Last week I was on a flight doing my second favorite thing…eavesdropping (people watching is my favorite). I was so intrigued by the conversation behind me that I stopped reading to listen.
Guy #1: What do you do?
Guy #2: Business process investigation.
Guy #1: I see.
Guy #2: What do you do?
Guy #1: I am part-owner in one company and full owner in another. We do disinfecting and decontamination of large businesses.

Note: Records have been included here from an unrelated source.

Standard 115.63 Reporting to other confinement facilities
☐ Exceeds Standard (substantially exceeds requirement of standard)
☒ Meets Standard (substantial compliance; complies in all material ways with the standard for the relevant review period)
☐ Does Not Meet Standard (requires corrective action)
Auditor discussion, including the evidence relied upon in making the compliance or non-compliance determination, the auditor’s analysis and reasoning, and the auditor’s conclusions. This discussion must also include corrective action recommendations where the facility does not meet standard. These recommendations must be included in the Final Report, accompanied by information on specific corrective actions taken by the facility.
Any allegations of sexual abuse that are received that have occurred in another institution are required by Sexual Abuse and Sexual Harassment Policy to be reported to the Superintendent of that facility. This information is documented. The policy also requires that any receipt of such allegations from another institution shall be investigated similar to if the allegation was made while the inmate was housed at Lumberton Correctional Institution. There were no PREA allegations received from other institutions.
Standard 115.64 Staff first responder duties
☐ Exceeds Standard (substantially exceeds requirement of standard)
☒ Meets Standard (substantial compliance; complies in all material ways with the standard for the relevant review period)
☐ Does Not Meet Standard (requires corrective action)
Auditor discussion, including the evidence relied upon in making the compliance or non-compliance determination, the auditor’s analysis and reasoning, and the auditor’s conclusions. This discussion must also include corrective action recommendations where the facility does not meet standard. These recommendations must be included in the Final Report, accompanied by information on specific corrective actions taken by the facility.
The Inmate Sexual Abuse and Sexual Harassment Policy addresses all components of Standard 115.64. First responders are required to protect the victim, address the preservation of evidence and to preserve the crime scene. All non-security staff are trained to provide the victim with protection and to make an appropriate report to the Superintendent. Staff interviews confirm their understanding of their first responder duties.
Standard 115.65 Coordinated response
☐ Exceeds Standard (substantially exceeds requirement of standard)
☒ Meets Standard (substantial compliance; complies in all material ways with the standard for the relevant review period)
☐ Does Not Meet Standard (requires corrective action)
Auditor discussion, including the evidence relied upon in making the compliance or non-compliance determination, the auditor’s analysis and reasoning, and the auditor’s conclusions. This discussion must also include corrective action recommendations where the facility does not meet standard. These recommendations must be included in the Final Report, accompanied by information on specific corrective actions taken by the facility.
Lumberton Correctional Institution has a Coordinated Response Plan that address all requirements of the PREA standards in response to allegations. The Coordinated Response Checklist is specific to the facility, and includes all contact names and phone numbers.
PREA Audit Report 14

Guy #2: That’s very interesting.
Are you kidding me?! Business process investigation? Disinfecting and decontamination of large businesses?
Does anyone know what either of these guys do for a living?
One of the things we work on with clients, especially in today’s age of text messaging and social media, is how to deliver their elevator pitch so they quickly gain interest from their audience – reporters, customers, prospects, candidates, even someone just checking out your Twitter bio, trying to decide if they’re interesting enough to dive deeper.
Can you imagine if these guys were on the news? What if this is what their Twitter profile said? Would you have any inclination of wanting to learn more?
What if, instead, the conversation went like this?
Guy #1: What do you do?
Guy #2: I go into businesses to help them streamline the processes they use for operations and sales so their people are able to go home and have dinner with their families every night.
What are you compelled to do if the guy sitting next to you says that? Do you want to learn more? Ask questions about what it is he does and how he can make sure you’re home with your family every night in time for dinner?
Turns out that’s what business process investigation means.
Guy #2: What do you do?
Guy #1: We go into locker rooms before and after every game to disinfect the floor, the lockers, the showers, and the walls in order to keep germs and viruses at bay. One of our clients is the NFL and, as you can imagine, it’s really important the players not get sick. It’s our job to make sure they don’t.
I know, if the guy sitting next to me says that, I want to learn more about which locker rooms he’s been in and which teams he works with. Likely I’m not going to hire him, but I am interested enough to have a conversation and, perhaps, refer him to businesses I know who would use his services.
Keep this in mind not only when you’re networking at in-person events, but also in the way you present yourself in everything from your Twitter profile to the “about us” on your Web site. The name of the game is to encourage people to want to learn more, not use vague sentences and large vocabulary because you think it makes you sound smart.
Some people are master networkers and use even plane time to prospect for new business. If either of these guys changed the way they introduced what they do for a living, they likely would have exchanged business cards at the end of the flight.
How can you become a master networker, both offline and on?